Summary
I remember coming across the Wikipedia summary for this book after Baudrillard did an analysis in his bewildering Simulacra and Simulation, which read:
It follows a group of car-crash fetishists who, inspired by the famous crashes of celebrities, become sexually aroused by staging and participating in car accidents. At the time, I thought it was a strange summary, maybe a typo or something—after all, it doesn’t make any sense! So I, in my naivete, tucked this away in the “read later” list. I’ve read the book and can confirm the above sentence is a valid summary.
The book opens with the main character, who is named after the author, looking at the recently deceased Dr. Robert Vaughan. Vaughan had just died in a self-inflicted car crash, but in a twist, it wasn’t a suicidal crash but a sort of sexual apogee. Each of the main characters in the book had experienced a car crash that had altered them in such a way as to transform automobiles and the violence of their collisions into a locus of a new sexuality. As Ballard put it:
a new sexuality, born from a perverse technology Ballard reveals how our relationship with technology is a two-way street: we shape it, but it also shapes us—particularly our desires. The main character’s job as an “Ad man” is no accident. Consider how cars are marketed: yes, there’s the stereotype of sexy women draped over hoods, but look closer and you’ll see those same “sexy” design features built into the cars themselves. It would be easy to dismiss this as clever marketing, but Ballard suggests something deeper is happening.

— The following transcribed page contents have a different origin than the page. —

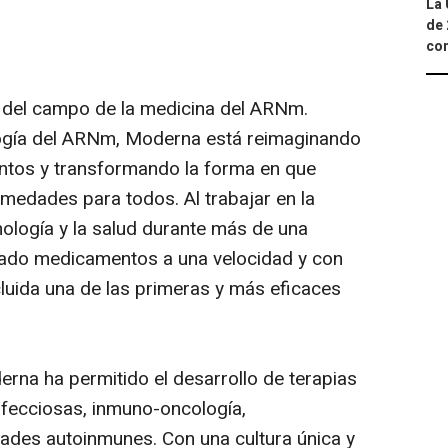
La 
de 
com
n del campo de la medicina del ARNm.
logía del ARNm, Moderna está reimaginando
tos y transformando la forma en que
medades para todos. Al trabajar en la
cnología y la salud durante más de una
lado medicamentos a una velocidad y con
cluida una de las primeras y más eficaces
na ha permitido el desarrollo de terapias
fecciosas, inmuno-oncología,
des autoinmunes. Con una cultura única y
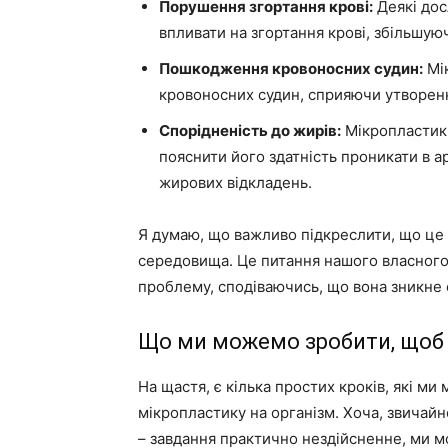
Порушення згортання крові:
Деякі дос
впливати на згортання крові, збільшую
Пошкодження кровоносних судин:
Мі
кровоносних судин, сприяючи утворен
Спорідненість до жирів:
Мікропластик 
пояснити його здатність проникати в а
жирових відкладень.
Я думаю, що важливо підкреслити, що це
середовища. Це питання нашого власного
проблему, сподіваючись, що вона зникне
Що ми можемо зробити, щоб 
На щастя, є кілька простих кроків, які 
мікропластику на організм. Хоча, звичай
– завдання практично нездійсненне, ми м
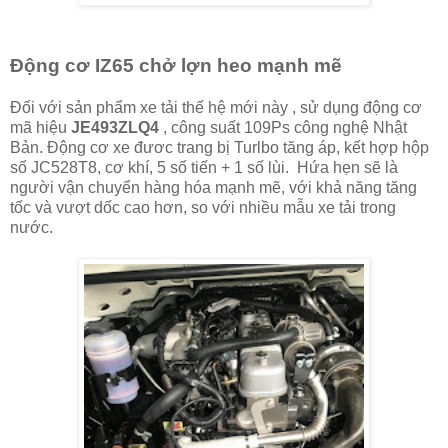
Động cơ IZ65 chở lợn heo mạnh mẽ
Đối với sản phẩm xe tải thế hệ mới này , sử dụng động cơ
mã hiệu
JE493ZLQ4
, công suất 109Ps công nghệ Nhật
Bản. Động cơ xe đươc trang bị Turlbo tăng áp, kết hợp hộp
số JC528T8, cơ khí, 5 số tiến + 1 số lùi. Hứa hẹn sẽ là
người vận chuyển hàng hóa mạnh mẽ, với khả năng tăng
tốc và vượt dốc cao hơn, so với nhiều mẫu xe tải trong
nước.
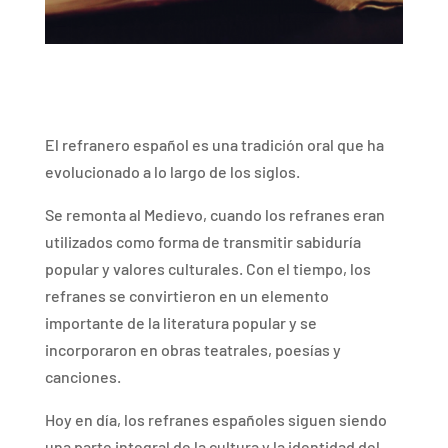
El refranero español es una tradición oral que ha
evolucionado a lo largo de los siglos.
Se remonta al Medievo, cuando los refranes eran
utilizados como forma de transmitir sabiduría
popular y valores culturales. Con el tiempo, los
refranes se convirtieron en un elemento
importante de la literatura popular y se
incorporaron en obras teatrales, poesías y
canciones.
Hoy en día, los refranes españoles siguen siendo
una parte integral de la cultura y la identidad del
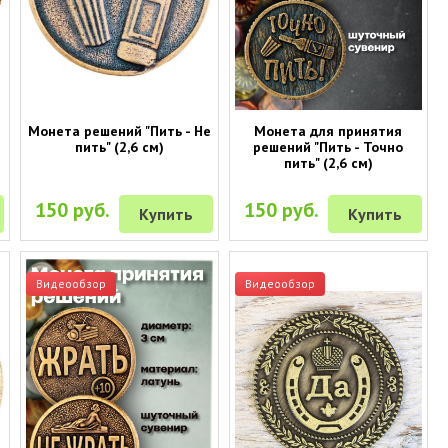
Монета решений "Пить - Не
Монета для принятия
пить" (2,6 см)
решений "Пить - Точно
пить" (2,6 см)
150 руб.
150 руб.
Купить
Купить
Видеообзор
Видеообзор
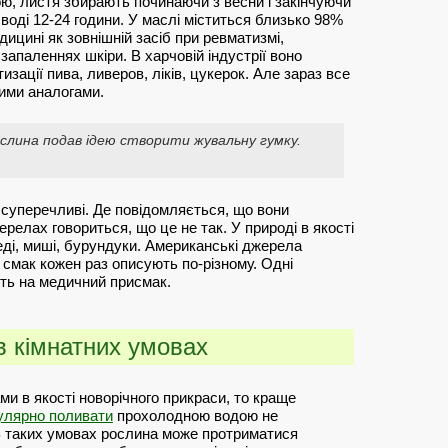
ю, листя збирають починаючи з весни і закінчуючи
воді 12-24 години. У маслі міститься близько 98%
ицині як зовнішній засіб при ревматизмі,
 запаленнях шкіри. В харчовій індустрії воно
зації пива, ливеров, ліків, цукерок. Але зараз все
ими аналогами.
ослина подав ідею створити жувальну гумку.
 суперечливі. Де повідомляється, що вони
релах говориться, що це не так. У природі в якості
меді, миші, бурундуки. Американські джерела
е смак кожен раз описують по-різному. Одні
ють на медичний присмак.
 в кімнатних умовах
и в якості новорічного прикраси, то краще
улярно поливати
прохолодною водою не
В таких умовах рослина може протриматися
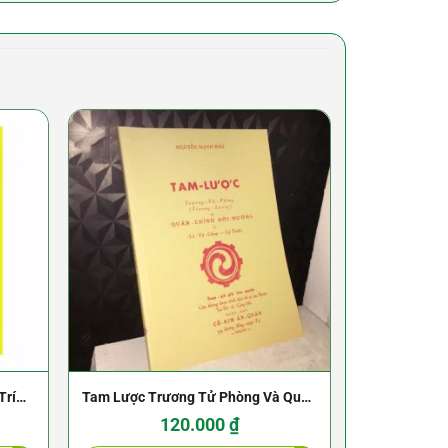
Trí
Tam Lược Trương Tử Phòng Và Quân
Ca
Chính Đời Đường – Lý Vệ Công – NXB
120.000
₫
Cổ Kim 1958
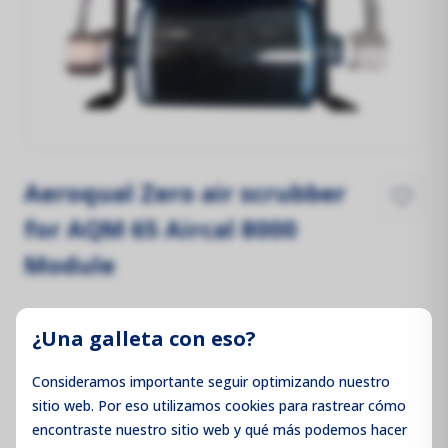
Aeroqual Zero air scrubber
for AQM 65 Aircal 8000
Module
¿Una galleta con eso?
Precios no visibles
Inicie sesión para ver los precios
Consideramos importante seguir optimizando nuestro
sitio web. Por eso utilizamos cookies para rastrear cómo
encontraste nuestro sitio web y qué más podemos hacer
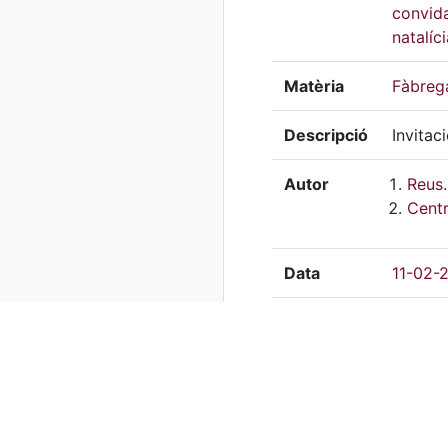
convida
natalíc
Matèria
Fàbrega
Descripció
Invitac
Autor
Reus.
Centr
Data
11-02-
Drets
Centre 
Mitjà
Digital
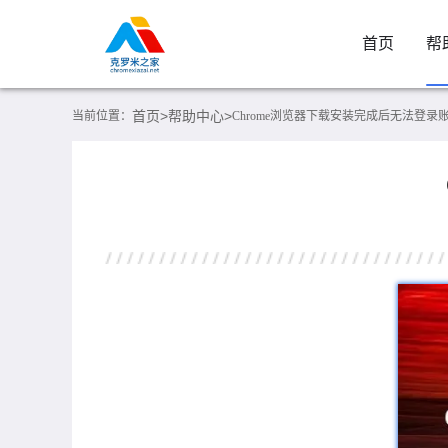
首页
帮
首页>
帮助中心>
当前位置：
Chrome浏览器下载安装完成后无法登录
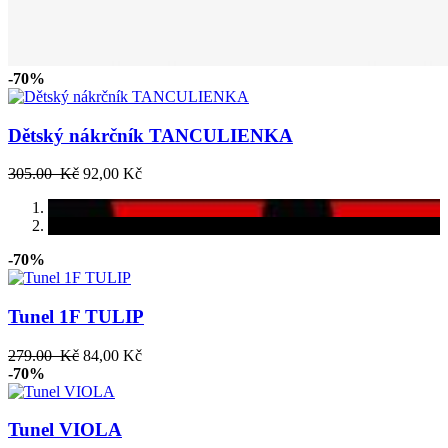
-70%
Dětský nákrčník TANCULIENKA
305.00 Kč
92,00 Kč
-70%
Tunel 1F TULIP
279.00 Kč
84,00 Kč
-70%
Tunel VIOLA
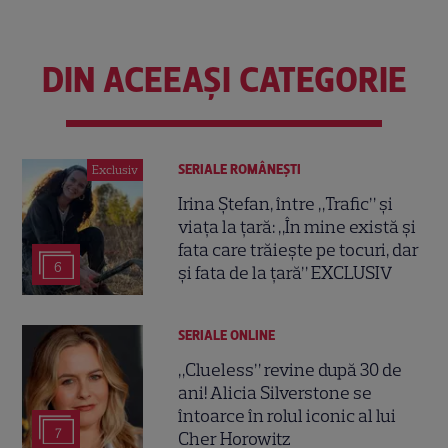
DIN ACEEAȘI CATEGORIE
SERIALE ROMÂNEŞTI
Exclusiv
Irina Ștefan, între „Trafic” și
viața la țară: „În mine există și
fata care trăiește pe tocuri, dar
6
și fata de la țară” EXCLUSIV
SERIALE ONLINE
„Clueless” revine după 30 de
ani! Alicia Silverstone se
întoarce în rolul iconic al lui
7
Cher Horowitz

Take modern Snapchat filters—they create idealized humans that don’t exist, yet we embrace them precisely because they’re “better” than reality. In both cases, technology isn’t just channeling our desires—it’s actively reshaping what we desire in the first place.
And that’s the story. If you are expecting there to be more to the plot or other events in the book, you would be mistaken. Ballard spends the entire book obsessively exploring this idea.
Thoughts
In 1973, a New York Times reviewer said:
Crash is, hands-down, the most repulsive book I’ve yet to come across. I would have to agree—it is a catastrophic event. Ironically, it reminds me of the way everyone slows down to look at a wreck on the interstate. What are we hoping to see?
I think, in some ways, this is another one of Ballard’s reasons for writing this book. It is filled to the brim with pornographic experiences, but they are all documented as if by a mortician. Every anatomical part stripped from context, labeled, and filed away as evidence.
It is a dystopian future: objectification without limitation. I don’t think I would recommend anyone read this book, in the same way I wouldn’t recommend anyone look at automobile collisions on the side of the road.